Ellie opened her eyes as he came through the door. Her dress was draped tidily over a chair and she lay under a patchwork quilt in her slip.
'OK, love?' said Pascoe, taking her hand.
'Doped to the back teeth,' she said. 'I don't want to sleep. It's always worse remembering when you wake up.'
'You've got to sleep,' he said gently. The sight of her lying there so palely moved him almost as deeply as the discovery of the three corpses had done.
She nodded as though he had performed some feat of subtle persuasion, and closed her eyes. But as he opened the door to leave, she spoke again.

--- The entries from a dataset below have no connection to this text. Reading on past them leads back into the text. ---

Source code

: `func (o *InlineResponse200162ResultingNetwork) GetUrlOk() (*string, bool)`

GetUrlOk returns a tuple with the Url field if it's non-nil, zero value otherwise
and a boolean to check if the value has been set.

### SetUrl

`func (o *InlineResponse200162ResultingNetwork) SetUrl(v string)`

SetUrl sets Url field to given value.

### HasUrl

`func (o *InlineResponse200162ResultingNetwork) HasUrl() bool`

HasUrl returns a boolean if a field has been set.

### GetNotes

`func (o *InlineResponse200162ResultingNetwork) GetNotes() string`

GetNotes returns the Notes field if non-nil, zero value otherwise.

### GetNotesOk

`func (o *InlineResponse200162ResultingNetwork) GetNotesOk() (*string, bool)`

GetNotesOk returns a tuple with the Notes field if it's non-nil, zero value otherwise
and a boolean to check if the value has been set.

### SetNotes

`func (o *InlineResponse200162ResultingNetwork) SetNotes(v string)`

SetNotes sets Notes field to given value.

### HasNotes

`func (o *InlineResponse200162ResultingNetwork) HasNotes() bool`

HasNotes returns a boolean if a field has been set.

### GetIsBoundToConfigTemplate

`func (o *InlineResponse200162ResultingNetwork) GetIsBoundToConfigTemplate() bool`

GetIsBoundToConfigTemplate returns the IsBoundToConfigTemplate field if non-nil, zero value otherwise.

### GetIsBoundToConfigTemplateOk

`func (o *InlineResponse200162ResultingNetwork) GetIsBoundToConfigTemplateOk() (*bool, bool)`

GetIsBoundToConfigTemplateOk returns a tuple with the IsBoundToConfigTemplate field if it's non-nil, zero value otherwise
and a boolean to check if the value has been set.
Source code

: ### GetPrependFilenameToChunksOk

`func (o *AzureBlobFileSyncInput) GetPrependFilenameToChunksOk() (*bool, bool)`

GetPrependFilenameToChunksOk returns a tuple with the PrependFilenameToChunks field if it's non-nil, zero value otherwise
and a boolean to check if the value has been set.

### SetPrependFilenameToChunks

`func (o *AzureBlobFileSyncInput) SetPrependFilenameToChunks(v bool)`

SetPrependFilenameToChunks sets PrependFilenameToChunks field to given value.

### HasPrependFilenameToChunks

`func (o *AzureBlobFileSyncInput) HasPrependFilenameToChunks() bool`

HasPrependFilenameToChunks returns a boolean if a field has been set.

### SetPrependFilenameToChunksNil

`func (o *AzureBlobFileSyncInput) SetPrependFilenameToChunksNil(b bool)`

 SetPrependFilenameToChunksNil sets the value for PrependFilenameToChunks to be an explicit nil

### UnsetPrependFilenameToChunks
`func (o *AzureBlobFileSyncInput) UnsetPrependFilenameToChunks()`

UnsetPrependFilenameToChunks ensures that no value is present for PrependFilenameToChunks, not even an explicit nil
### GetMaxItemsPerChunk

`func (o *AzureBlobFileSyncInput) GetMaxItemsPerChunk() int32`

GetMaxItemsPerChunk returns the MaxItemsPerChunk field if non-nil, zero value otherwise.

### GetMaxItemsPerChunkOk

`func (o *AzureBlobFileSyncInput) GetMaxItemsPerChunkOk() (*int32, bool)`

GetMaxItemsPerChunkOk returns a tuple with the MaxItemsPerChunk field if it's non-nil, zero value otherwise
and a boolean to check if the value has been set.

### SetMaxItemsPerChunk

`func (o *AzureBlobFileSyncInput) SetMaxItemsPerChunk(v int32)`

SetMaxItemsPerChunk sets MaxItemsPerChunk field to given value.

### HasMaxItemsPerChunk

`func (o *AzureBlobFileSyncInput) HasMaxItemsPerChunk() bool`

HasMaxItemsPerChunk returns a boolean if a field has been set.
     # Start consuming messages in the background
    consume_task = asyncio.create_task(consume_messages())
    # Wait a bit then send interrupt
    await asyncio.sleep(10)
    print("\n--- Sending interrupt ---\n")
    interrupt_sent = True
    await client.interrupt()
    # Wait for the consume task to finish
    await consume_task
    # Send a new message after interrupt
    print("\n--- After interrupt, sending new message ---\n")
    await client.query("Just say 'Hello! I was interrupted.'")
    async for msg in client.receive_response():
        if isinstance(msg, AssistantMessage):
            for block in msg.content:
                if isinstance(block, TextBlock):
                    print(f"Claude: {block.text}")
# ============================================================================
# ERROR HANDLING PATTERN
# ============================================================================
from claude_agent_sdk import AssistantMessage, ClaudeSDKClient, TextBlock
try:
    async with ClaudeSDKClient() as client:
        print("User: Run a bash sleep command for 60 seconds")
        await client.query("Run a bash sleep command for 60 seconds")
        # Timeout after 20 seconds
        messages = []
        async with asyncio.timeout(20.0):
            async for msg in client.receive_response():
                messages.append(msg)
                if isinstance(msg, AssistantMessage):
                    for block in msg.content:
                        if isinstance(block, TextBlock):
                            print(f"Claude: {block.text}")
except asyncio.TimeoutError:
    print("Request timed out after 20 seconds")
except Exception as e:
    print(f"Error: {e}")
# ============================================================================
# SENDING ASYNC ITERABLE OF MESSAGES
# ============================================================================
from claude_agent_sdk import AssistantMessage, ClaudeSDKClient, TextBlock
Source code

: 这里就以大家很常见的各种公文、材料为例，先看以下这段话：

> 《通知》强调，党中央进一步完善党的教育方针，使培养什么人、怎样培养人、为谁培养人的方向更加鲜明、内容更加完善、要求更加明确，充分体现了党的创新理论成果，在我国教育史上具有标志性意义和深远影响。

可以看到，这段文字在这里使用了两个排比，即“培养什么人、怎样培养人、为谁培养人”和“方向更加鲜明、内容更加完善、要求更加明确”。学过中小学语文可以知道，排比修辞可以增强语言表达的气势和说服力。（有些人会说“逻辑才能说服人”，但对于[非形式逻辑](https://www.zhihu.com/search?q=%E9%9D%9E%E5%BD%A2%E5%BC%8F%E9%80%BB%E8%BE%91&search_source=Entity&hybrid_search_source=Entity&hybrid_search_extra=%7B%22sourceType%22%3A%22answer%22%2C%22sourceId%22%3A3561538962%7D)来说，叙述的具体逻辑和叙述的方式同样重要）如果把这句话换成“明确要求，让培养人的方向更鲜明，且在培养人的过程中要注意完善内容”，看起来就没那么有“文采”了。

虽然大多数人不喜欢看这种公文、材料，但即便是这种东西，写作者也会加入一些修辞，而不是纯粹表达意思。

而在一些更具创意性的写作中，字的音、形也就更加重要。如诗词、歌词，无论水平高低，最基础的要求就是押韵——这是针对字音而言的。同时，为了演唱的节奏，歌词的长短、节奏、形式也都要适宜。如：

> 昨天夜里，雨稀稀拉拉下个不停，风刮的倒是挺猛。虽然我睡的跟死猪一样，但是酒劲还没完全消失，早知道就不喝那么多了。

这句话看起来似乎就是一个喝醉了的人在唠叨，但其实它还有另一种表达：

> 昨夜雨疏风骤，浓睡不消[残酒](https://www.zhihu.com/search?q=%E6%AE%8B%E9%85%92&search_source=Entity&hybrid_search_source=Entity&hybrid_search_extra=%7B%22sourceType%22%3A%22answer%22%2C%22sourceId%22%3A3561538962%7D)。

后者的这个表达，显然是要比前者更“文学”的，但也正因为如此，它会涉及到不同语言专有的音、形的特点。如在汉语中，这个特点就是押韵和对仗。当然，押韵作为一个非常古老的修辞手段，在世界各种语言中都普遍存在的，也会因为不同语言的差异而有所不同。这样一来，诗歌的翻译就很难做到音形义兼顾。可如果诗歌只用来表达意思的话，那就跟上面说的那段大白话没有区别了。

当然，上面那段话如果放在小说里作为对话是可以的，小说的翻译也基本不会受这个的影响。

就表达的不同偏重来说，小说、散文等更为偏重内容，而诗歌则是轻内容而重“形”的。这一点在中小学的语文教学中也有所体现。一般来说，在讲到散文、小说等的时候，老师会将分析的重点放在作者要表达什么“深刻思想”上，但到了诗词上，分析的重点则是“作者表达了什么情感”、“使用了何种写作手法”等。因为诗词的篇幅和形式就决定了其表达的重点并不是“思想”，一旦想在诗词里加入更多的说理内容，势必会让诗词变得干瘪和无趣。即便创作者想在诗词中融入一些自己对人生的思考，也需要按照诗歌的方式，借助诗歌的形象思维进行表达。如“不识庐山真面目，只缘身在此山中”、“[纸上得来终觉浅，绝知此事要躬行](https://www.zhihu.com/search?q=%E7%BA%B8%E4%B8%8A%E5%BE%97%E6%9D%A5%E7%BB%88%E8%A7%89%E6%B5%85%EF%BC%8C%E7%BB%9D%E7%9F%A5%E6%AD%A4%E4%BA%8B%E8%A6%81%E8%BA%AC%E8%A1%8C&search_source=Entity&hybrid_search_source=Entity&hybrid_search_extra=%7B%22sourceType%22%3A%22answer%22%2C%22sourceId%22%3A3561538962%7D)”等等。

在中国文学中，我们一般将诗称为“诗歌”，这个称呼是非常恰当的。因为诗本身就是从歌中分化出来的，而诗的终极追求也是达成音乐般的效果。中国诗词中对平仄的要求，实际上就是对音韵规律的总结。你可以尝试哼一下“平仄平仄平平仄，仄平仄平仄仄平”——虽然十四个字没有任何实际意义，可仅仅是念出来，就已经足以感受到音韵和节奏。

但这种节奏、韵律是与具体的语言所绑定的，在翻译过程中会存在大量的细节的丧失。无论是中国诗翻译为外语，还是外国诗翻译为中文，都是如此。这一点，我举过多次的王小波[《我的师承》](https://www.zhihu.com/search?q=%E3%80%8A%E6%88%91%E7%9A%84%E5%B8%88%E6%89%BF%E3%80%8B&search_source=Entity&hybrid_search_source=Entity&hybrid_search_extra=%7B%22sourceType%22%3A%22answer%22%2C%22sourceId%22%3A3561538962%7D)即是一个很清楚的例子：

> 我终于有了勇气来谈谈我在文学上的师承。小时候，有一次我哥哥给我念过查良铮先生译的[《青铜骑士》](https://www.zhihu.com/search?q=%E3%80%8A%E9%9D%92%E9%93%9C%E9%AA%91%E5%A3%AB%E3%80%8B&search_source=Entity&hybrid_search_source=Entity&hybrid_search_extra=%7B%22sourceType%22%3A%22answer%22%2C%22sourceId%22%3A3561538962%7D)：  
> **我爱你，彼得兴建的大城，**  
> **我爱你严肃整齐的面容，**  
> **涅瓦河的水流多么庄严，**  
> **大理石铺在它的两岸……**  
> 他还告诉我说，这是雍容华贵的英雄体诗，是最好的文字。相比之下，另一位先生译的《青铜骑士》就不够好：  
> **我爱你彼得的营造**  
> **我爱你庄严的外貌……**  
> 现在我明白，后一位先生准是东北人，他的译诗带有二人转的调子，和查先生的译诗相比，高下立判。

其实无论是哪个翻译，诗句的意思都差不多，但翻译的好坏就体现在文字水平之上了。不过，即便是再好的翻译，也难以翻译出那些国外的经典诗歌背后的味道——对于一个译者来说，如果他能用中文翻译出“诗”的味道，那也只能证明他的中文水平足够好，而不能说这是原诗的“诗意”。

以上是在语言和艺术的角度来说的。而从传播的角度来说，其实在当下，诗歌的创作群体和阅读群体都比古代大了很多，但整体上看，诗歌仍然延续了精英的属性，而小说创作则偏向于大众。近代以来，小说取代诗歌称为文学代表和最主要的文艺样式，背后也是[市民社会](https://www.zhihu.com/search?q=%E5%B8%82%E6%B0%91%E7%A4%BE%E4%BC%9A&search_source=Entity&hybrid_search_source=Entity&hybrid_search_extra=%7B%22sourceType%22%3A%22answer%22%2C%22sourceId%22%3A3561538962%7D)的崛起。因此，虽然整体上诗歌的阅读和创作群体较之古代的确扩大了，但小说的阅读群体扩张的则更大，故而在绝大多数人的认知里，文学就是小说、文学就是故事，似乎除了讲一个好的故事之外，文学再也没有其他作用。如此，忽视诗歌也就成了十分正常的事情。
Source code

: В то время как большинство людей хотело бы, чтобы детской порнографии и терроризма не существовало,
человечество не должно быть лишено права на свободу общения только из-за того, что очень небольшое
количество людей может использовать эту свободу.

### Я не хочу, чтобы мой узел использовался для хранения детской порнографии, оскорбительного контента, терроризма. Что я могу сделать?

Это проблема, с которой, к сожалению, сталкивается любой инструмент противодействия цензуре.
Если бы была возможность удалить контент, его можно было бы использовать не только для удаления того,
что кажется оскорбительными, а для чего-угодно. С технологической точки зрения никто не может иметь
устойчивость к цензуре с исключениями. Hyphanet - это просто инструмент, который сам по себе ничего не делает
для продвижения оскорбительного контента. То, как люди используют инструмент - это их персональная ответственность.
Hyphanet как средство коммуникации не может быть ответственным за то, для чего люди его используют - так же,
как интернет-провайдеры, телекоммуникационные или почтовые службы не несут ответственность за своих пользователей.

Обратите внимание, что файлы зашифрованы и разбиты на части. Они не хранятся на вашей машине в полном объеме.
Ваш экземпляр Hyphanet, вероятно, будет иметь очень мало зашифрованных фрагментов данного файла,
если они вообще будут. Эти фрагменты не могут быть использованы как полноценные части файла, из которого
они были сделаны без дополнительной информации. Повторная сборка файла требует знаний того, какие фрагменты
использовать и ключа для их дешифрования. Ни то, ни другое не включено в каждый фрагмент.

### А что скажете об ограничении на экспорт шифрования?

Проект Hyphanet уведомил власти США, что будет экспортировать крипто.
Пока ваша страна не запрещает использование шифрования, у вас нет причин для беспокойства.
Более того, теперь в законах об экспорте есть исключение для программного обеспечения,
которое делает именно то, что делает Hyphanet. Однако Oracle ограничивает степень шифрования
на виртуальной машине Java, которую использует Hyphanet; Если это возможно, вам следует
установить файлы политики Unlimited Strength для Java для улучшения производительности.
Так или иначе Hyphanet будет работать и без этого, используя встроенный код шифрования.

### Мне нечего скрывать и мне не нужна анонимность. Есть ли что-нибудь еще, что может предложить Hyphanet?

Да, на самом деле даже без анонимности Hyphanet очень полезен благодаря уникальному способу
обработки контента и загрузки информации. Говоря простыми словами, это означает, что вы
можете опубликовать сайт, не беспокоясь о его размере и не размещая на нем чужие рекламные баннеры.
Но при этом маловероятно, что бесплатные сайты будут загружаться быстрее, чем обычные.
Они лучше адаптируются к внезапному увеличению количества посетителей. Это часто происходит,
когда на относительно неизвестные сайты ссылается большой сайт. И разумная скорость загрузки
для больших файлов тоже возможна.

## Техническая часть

'Peter,' she said. 'Where's Colin? He's got to be told.'
'It's all in hand,' he said reassuringly. 'Sleep now.'
On the stairs he felt dizzy and had to pause, leaning heavily on the banister. It was certainly in hand, the business of finding Colin. But the searchers' motives were far from humane.
'You OK, Sergeant?' said Backhouse from the foot of the stairs. He sounded more concerned than the doctor had done.
'Yes sir,' said Pascoe, descending.
'Miss Soper asleep?'
'I think so.'
Backhouse looked closely at him, his thin scholarly face solicitous, assessing.
'I'm going back to the cottage. The lab boys should be finished now. I wondered if you felt up to coming with me. I'd appreciate your assistance.'
The ghost of a grin flitted involuntarily over Pascoe's lips at this semi-formal courtesy. Fat Dalziel, his own superintendent, must have missed out on this part of the senior officers' training course.
'Certainly, sir,' he said.
Some minor telepathy must have operated. As they climbed into the waiting car, Backhouse said, 'I've been talking to Mr Dalziel on the phone.'
'Oh.'
'He was naturally sorry to hear what had happened.'
Naturally. But I bet the sod didn't make the normal polite distressed noises. Backhouse was doing a translation job.